L’importance d’être jolie

Hier, mes filles commençaient leur camp de gymnastique qui dure toute la semaine. Le niveau d’anxiété de ma plus jeune est déjà élevé, avec le spectre d’une rentrée dans une nouvelle école dans quelques semaines, un nouveau chez-soi, un nouveau quartier, une nouvelle vie, avec un fond d’émotivité d’avoir laissé tant d’êtres chers derrière elle. Bref, hier matin, toutes ces émotions sont sorties un peu tout croche, et ma belle cocotte ne voulait ni enlever son pyjama, ni déjeuner, et encore moins se brosser les dents et les cheveux pour aller à son camp. J’ai réussi à la faire monter dans la voiture de peine et de misère, et à 100 mètres de notre destination, elle a fondu en larmes, de gros sanglots lourds de toute son inquiétude. C’est une petite fille à l’allure peu invitante que j’ai laissée au centre sportif: cheveux en bataille, visage rougi par les larmes, air contrit. Je suis repartie dans ma voiture inquiète, me disant qu’elle venait de manquer sa chance de faire une bonne première impression.

Sa grande sœur, elle, avait compris l’importance de bien paraitre pour attirer de nouvelles amies: elle portait ses vêtements préférés, s’était fait une belle coiffure. Elle a tout de même vécu l’embarras lors de sa séance de gymnastique, lorsqu’elle a dû enfiler le vieux costume donné par sa cousine, usé à la corde et un peu démodé. « J’ai entendu des filles rire de moi. »

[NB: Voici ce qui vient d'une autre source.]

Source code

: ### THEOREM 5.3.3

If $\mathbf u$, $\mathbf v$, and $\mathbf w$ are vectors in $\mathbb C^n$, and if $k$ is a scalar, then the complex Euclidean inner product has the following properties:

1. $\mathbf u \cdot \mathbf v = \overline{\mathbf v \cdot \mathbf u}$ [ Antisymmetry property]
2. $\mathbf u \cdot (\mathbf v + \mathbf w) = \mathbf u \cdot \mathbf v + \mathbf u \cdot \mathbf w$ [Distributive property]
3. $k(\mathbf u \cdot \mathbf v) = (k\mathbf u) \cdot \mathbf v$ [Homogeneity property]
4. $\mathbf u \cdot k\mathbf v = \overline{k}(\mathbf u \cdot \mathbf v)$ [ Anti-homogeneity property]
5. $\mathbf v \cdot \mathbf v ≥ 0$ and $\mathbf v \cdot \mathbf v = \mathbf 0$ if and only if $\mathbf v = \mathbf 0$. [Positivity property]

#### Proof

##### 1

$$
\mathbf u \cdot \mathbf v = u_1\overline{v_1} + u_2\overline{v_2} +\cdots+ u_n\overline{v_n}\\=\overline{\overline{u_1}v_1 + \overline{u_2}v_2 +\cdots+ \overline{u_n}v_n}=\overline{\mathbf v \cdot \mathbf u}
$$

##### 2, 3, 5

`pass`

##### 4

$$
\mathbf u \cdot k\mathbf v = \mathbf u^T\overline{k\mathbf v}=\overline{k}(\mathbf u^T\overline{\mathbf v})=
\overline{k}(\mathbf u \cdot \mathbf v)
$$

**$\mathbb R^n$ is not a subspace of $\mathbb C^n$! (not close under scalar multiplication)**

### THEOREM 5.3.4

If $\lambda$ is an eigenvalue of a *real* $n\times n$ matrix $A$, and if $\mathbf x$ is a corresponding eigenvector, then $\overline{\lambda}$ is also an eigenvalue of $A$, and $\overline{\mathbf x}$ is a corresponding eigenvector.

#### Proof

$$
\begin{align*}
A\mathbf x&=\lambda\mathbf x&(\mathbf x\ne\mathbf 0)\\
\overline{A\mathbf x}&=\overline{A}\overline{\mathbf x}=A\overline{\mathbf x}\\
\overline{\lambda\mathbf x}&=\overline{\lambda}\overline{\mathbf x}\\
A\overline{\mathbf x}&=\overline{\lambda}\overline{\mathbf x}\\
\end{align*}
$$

Après leur première journée, nous sommes donc allées dans une boutique spécialisée acheter de nouveaux costumes pour le lendemain, chose que j’aurais dû faire avant le début du camp (j’espérais secrètement que les enfants fassent de la gym en tenue ordinaire, mais j’étais dans l’illusion, car toutes les petites filles avaient de magnifiques costumes, comme j’aurais dû le savoir!) J’ai ajouté à la facture salée un accessoire à cheveux assorti pour ma plus jeune, ce qui a eu l’effet souhaité de la motiver à avoir une belle coiffure ce matin. J’ai reconduit pour leur deuxième journée deux petites filles souriantes et confiantes que tout se passerait bien, malgré les commentaires de mon ainée sur son petit bedon qu’elle trouvait un peu trop rond dans son nouveau vêtement: « Je suis grosse! »

Alors que je constate que ma plus vieille, qui n’a pas encore 10 ans, est déjà presque obsédée par son apparence physique, je m’inquiète tout autant pour ma plus jeune, chez qui une allure trop négligée reflète parfois un mal-être intérieur. Protéger l’une de l’obsession futile, protéger l’autre du rejet: c’est tout un défi pour une maman de bien doser ses mots et ses actions afin d’inculquer à ses filles de bonnes valeurs et une image de soi positive.